Alain Roger, qui a repris en 2004 l'exploitation de ses parents à Jully-la-Maine, livre environ 80 % de sa production à une coopérative biologique voisine et écoule le reste en circuit court.

« Je transforme de plus en plus ma production depuis 2006-2007, époque où les cours des produits biologiques étaient très bas. C'est beaucoup de travail mais la rémunération est plus importante en vente directe et cela répond à une demande », explique le trentenaire.

L'exploitant a investi ces dernières années dans du matériel de nettoyage de céréales. L'opération est chronophage : « il faut au moins cinq nettoyages avant de mettre les lentilles en sac », relève Alain Roger qui produit aussi de l'huile de tournesol et utilise un moulin à meule de pierre pour ses farines. « J'ai attendu un an avant de le recevoir. Ce modèle est fabriqué artisanalement. La meule de pierre permet de laisser le germe, qui est très riche en vitamines et en minéraux, dans la farine », précise ce fervent défenseur du bio.

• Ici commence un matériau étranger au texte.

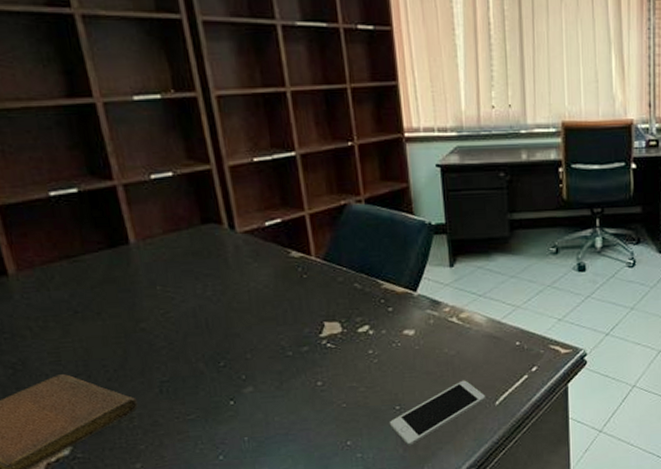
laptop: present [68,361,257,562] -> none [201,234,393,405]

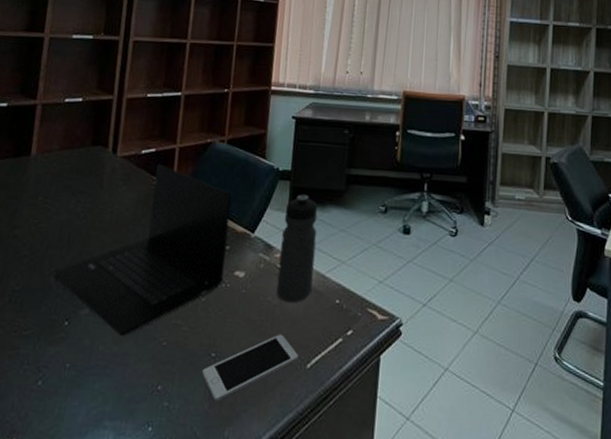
laptop: none [201,234,393,405] -> present [54,164,232,336]
water bottle: none [446,246,489,352] -> present [276,194,318,303]

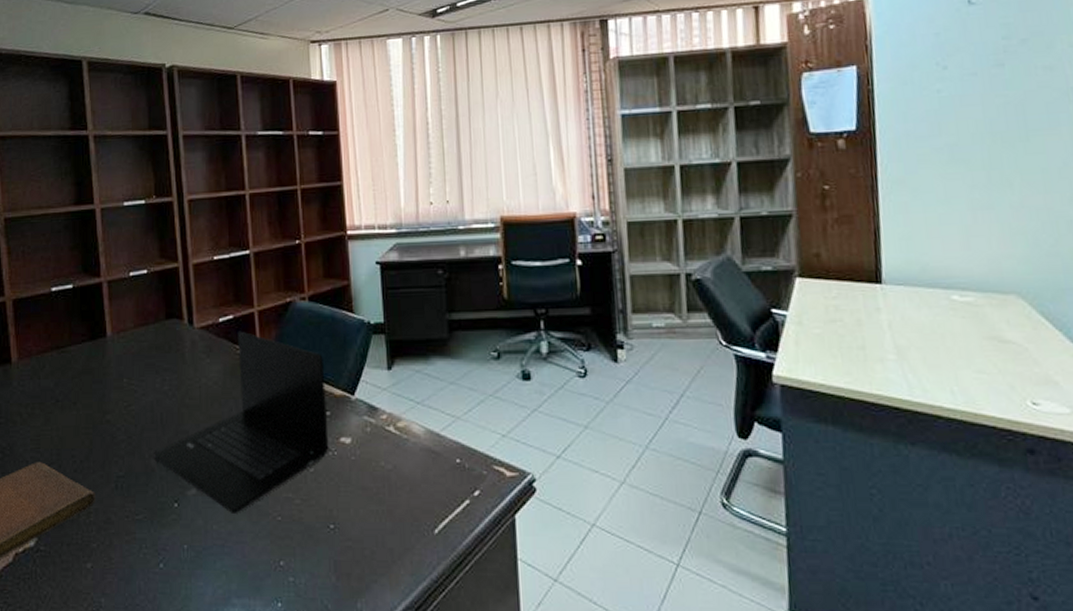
cell phone: present [201,334,298,402] -> none [322,500,423,574]
water bottle: present [276,194,318,303] -> none [384,347,427,467]

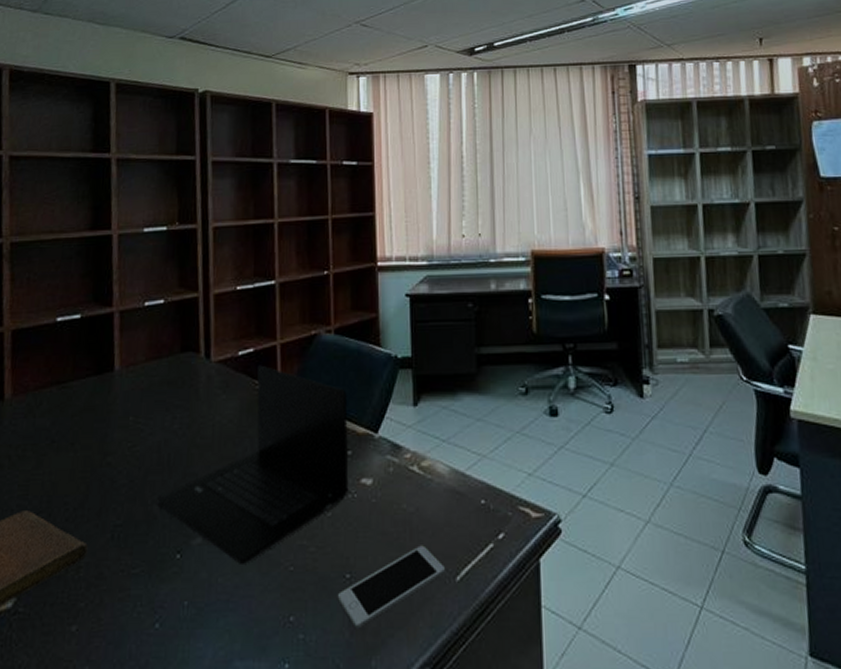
cell phone: none [322,500,423,574] -> present [337,545,445,629]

Le jeune agriculteur a de qui tenir : ses parents ont commencé à convertir leur exploitation, parcelle après parcelle, dès les années 80. Dans le secteur, ils faisaient figure de pionniers. « Je n'ai jamais touché à un produit phyto et je n'aurais pas repris la ferme si elle n'avait pas été biologique, déclare Alain Roger qui veille aujourd'hui sur 60 hectares de cultures 100 % bio. À partir du moment où l'on fabrique un produit chimique pour l'agriculture ou un autre domaine, on va retrouver de la pollution derrière. Le mieux est de ne pas en fabriquer. »

Pour corriger le tir quand la météo n'est pas de la partie, il ne peut compter que sur sa technicité. « Il faut s'adapter. C'est une autre façon de gérer les choses. Le tout est de réussir un bon semis. Je n'ai jamais eu de problème d'insectes ou de maladies. L'enherbement n'est pas facile à gérer. Les mauvaises herbes ne sont pas si mauvaises dans la mesure où elles contribuent à structurer le sol et à aider la vie biologique à se maintenir. Nous essayons tout de même d'en avoir le moins possible et les enlevons mécaniquement. »

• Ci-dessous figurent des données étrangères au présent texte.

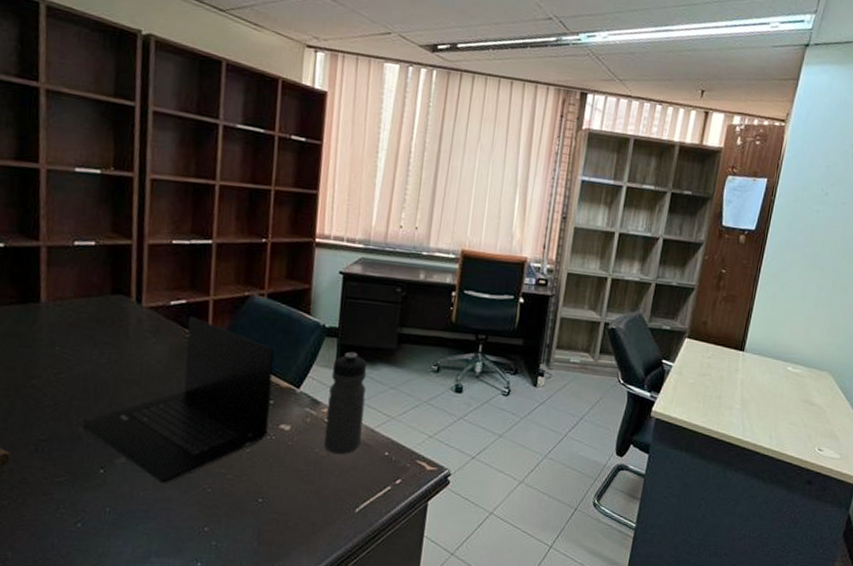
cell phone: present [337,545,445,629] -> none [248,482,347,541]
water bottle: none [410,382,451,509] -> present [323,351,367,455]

Seul sur son exploitation, Alain Roger peut passer plus de 12 heures d'affilée sur sa moissonneuse-batteuse pour finir à temps ses moissons. « J'ai déjà fait des journées de 20 heures de travail, devant mon moulin le jour et la nuit dans les champs, mais ça reste exceptionnel. »

Les bonnes années, il peut produire jusqu'à cent tonnes de céréales. Mais en 2013, avec la grêle, qui a endommagé une partie de ses parcelles, les silos ont eu dû mal à se remplir. Baisse des cours ou mauvaises récoltes, Alain Roger reste philosophe. Dans l'adversité, sa passion pour le bio reste intacte.